Выбрать главу

Никогда в жизни Вера не бывала толстой, но в последние годы, поедаемая злыми гормонами, весила сорок четыре детских килограмма, так что кожа стала ей великовата и кое-где повисала складками. Теперь же она, несмотря на гимнастику, стала прибавлять в весе, по килограмму в неделю. Достигнув пятидесяти, она забеспокоилась.

Шурик вникал во все ее заботы. Он готовил завтрак и обед, сопровождал ее на прогулках, ходил для нее в библиотеку за книгами, иногда в Библиотеку иностранной литературы, где за ними еще сохранялся бабушкин абонемент. Они много времени проводили вдвоем. Вера Александровна снова стала играть. Она музицировала в большой бабушкиной комнате, а он лежал на диване с французской книжкой в руках, по старой привычке что-нибудь, особенно бабушкой любимое: Мюссе, Стендаль… Иногда вставал, приносил из кухни что-нибудь вкусное: раннюю клубнику с Тишинского рынка, какао, которое Вера Александровна снова, как в детстве, стала любить…

Вера Александровна, напротив, не вникала в заботы сына и не обратила внимания, что рядом с Мюссе на диване лежит учебник французской грамматики… что однокурсники его ходят на производственную практику, а он сидит дома, разделяя с ней блаженство выздоровления.
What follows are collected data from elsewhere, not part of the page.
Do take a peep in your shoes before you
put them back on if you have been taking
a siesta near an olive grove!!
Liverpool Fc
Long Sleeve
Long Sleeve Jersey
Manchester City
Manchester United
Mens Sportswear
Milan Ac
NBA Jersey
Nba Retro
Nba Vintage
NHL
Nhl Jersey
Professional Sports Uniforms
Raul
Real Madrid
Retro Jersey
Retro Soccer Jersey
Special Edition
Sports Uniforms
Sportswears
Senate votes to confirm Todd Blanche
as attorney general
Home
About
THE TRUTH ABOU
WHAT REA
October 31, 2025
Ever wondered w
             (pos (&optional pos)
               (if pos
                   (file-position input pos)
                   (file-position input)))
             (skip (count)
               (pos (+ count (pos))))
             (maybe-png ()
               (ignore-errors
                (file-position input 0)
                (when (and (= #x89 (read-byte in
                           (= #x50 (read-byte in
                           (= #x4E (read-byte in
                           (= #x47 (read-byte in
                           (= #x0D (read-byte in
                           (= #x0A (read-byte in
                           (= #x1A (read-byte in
Шурик же получил освобождение от производственной практики для ухода за матерью, его направили в одну из институтских лабораторий, где он совершенно не был нужен, но забегал туда раз в два-три дня, спрашивал, не найдется ли для него работа, и уходил восвояси. Аля тоже проходила производственную практику не на химзаводе, а в деканате. Там, в деканате, в подходящую минуту она вытянула из шкафа Шуриковы документы, и он, ни слова матери не говоря, подал заявление о приеме на вечернее отделение бабушкиного плохонького института. На иностранные языки. Химию он больше не мог ни видеть, ни обонять, хвост по математике сдавать и не думал…

20

Тем временем самые дурные предположения лысоватого кубинца подтвердились: Энрике действительно был арестован и надеяться на его скорое возвращение не приходилось.
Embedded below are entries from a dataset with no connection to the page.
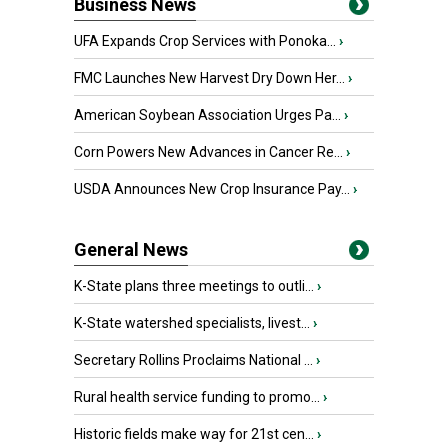
Business News
UFA Expands Crop Services with Ponoka...
›
FMC Launches New Harvest Dry Down Her...
›
American Soybean Association Urges Pa...
›
Corn Powers New Advances in Cancer Re...
›
USDA Announces New Crop Insurance Pay...
›
General News
K-State plans three meetings to outli...
›
K-State watershed specialists, livest...
›
Secretary Rollins Proclaims National ...
›
Rural health service funding to promo...
›
Historic fields make way for 21st cen...
›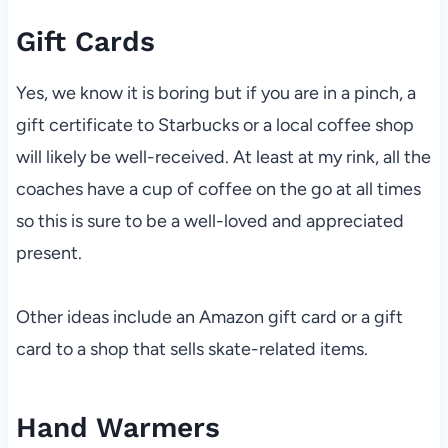
Gift Cards
Yes, we know it is boring but if you are in a pinch, a
gift certificate to Starbucks or a local coffee shop
will likely be well-received. At least at my rink, all the
coaches have a cup of coffee on the go at all times
so this is sure to be a well-loved and appreciated
present.
Other ideas include an Amazon gift card or a gift
card to a shop that sells skate-related items.
Hand Warmers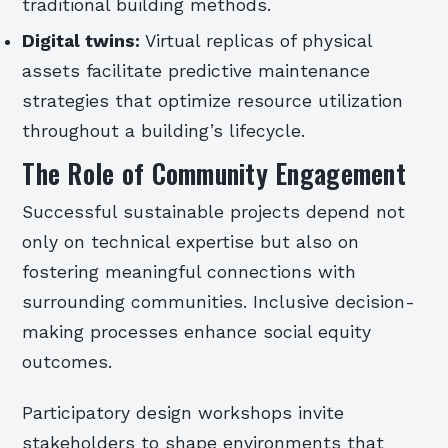
traditional building methods.
Digital twins:
Virtual replicas of physical
assets facilitate predictive maintenance
strategies that optimize resource utilization
throughout a building’s lifecycle.
The Role of Community Engagement
Successful sustainable projects depend not
only on technical expertise but also on
fostering meaningful connections with
surrounding communities. Inclusive decision-
making processes enhance social equity
outcomes.
Participatory design workshops invite
stakeholders to shape environments that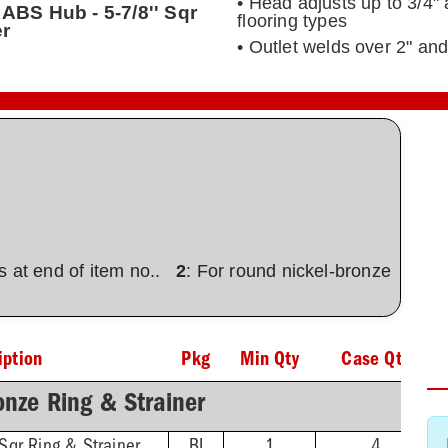
• Head adjusts up to 3/4
 ABS Hub - 5-7/8'' Sqr
flooring types
er
• Outlet welds over 2" and
ons at end of item no..
2
: For round nickel-bronze
iption
Pkg
Min Qty
Case Qty
onze Ring & Strainer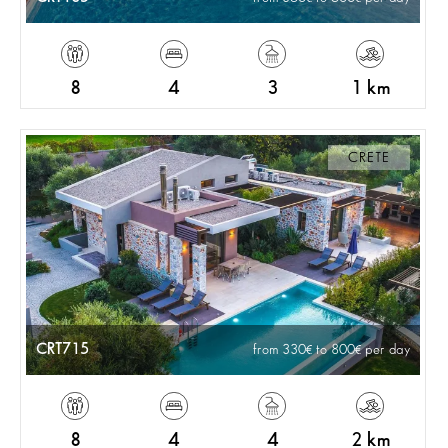
8
4
3
1 km
CRETE
CRT715
from 330
to 800
per day
8
4
4
2 km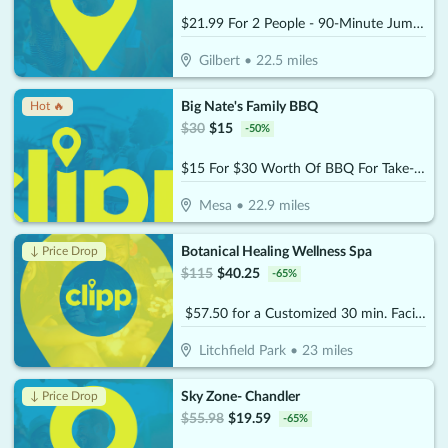
$21.99 For 2 People - 90-Minute Jump Admissions (Reg. $43.98)
Gilbert
•
22.5
miles
Big Nate's Family BBQ
Hot 🔥
$
30
$
15
-
50
%
$15 For $30 Worth Of BBQ For Take-Out
Mesa
•
22.9
miles
Botanical Healing Wellness Spa
↓ Price Drop
$
115
$
40.25
-
65
%
$57.50 for a Customized 30 min. Facial (Reg. $115)
Litchfield Park
•
23
miles
Sky Zone- Chandler
↓ Price Drop
$
55.98
$
19.59
-
65
%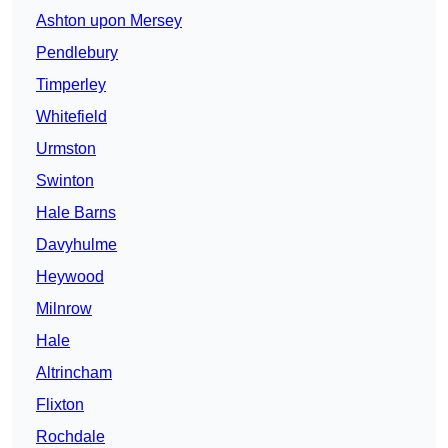
Ashton upon Mersey
Pendlebury
Timperley
Whitefield
Urmston
Swinton
Hale Barns
Davyhulme
Heywood
Milnrow
Hale
Altrincham
Flixton
Rochdale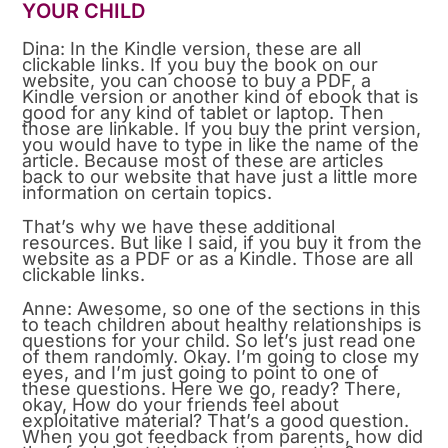
YOUR CHILD
Dina: In the Kindle version, these are all
clickable links. If you buy the book on our
website, you can choose to buy a PDF, a
Kindle version or another kind of ebook that is
good for any kind of tablet or laptop. Then
those are linkable. If you buy the print version,
you would have to type in like the name of the
article. Because most of these are articles
back to our website that have just a little more
information on certain topics.
That’s why we have these additional
resources. But like I said, if you buy it from the
website as a PDF or as a Kindle. Those are all
clickable links.
Anne: Awesome, so one of the sections in this
to teach children about healthy relationships is
questions for your child. So let’s just read one
of them randomly. Okay. I’m going to close my
eyes, and I’m just going to point to one of
these questions. Here we go, ready? There,
okay, How do your friends feel about
exploitative material? That’s a good question.
When you got feedback from parents, how did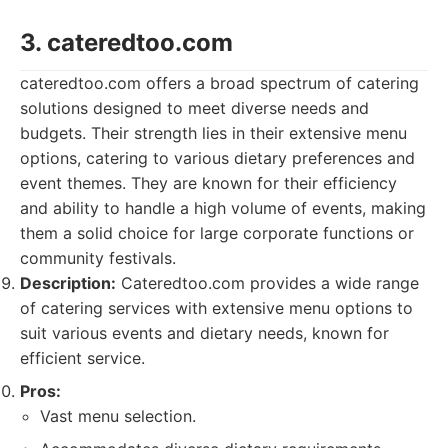
3. cateredtoo.com
cateredtoo.com offers a broad spectrum of catering
solutions designed to meet diverse needs and
budgets. Their strength lies in their extensive menu
options, catering to various dietary preferences and
event themes. They are known for their efficiency
and ability to handle a high volume of events, making
them a solid choice for large corporate functions or
community festivals.
Description:
Cateredtoo.com provides a wide range
of catering services with extensive menu options to
suit various events and dietary needs, known for
efficient service.
Pros:
Vast menu selection.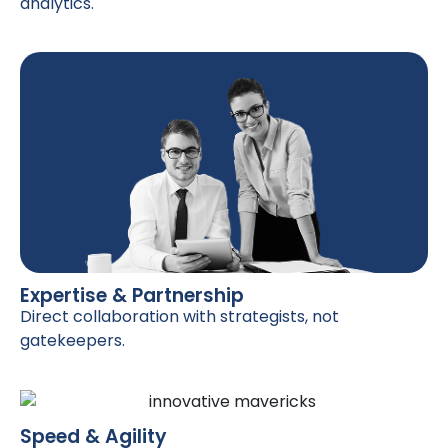
analytics.
Expertise & Partnership
Direct collaboration with strategists, not
gatekeepers.
Speed & Agility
В середине лета приехала с Урала мать Стовбы. Она привезла Лене кучу денег и объяснила, что доброе имя отца превыше всего и ехать ей домой в таком виде никак нельзя. У отца слишком много недоброжелателей, а по городу и так ходят гадкие слухи… Словом, рожать ей придется здесь, в Москве, и с внебрачным ребенком домой ей путь закрыт. Пусть снимает здесь квартиру или комнату, деньгами ей помогать будут. Но лучше всего было бы, чтобы она сдала незаконного в Дом ребенка…
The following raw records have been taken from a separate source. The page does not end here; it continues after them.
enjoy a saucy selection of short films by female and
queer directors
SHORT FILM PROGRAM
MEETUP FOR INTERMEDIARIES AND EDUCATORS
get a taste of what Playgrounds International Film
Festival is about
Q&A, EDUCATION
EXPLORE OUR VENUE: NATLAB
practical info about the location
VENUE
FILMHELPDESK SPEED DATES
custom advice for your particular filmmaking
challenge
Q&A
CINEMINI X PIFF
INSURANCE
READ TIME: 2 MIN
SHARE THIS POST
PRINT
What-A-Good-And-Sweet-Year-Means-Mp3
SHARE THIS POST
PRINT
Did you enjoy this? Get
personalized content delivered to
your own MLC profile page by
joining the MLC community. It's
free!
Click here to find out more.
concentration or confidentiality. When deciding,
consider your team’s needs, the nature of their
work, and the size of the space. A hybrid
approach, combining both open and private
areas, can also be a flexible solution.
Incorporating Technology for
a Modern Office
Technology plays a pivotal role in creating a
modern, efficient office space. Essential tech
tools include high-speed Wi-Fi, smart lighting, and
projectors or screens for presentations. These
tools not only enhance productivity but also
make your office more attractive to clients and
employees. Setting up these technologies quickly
Стовба к этому времени давно уж не парила в облаках, но такого удара она не ожидала. Однако выдержала: деньги взяла, поблагодарила, ни в какие объяснения входить с матерью не стала.

Возник у нее смелый вариант, которым она поделилась с Алей: в школьные годы произошла с ней ужасная история, о которой много говорили в городе. Она училась тогда в седьмом классе, и многие мальчики заглядывались на нее, а один десятиклассник, Генка Рыжов, влюбился в нее до смерти. Почти до смерти. Ходил, ходил за ней следом, а у нее тогда был другой кавалер, более симпатичный, и она Генке этому отказала. В чем отказала? В провожаниях из школы домой… И бедный влюбленный повесился, но неудачно. Он был вообще из неудачливых… Вынули его из петли, откачали. Его перевели в другую школу, но любовь его не выветрилась, он писал ей письма, а окончив школу, уехал в Ленинград, где поступил в Военно-морскую академию. Пишет он ей уже четвертый год, шлет фотографии, на которых морячок то в бескозырке, то с зачесанными назад плоскими волосами, с выражением лица гордым и глупым… В письмах своих он выражал уверенность, что она еще выйдет за него когда-нибудь замуж, а уж он постарается сделать ее счастливой. Намекал, что карьера у него уже на мази, и если она чуток подождет, то не пожалеет… Я из-за тебя хотел умереть, а теперь только для тебя и живу…

И Стовба все примерила, прикинула и решила — пусть так и будет. Написала письмо, в котором рассказала о своем несостоявшемся замужестве, о ребенке, который в начале октября должен был родиться.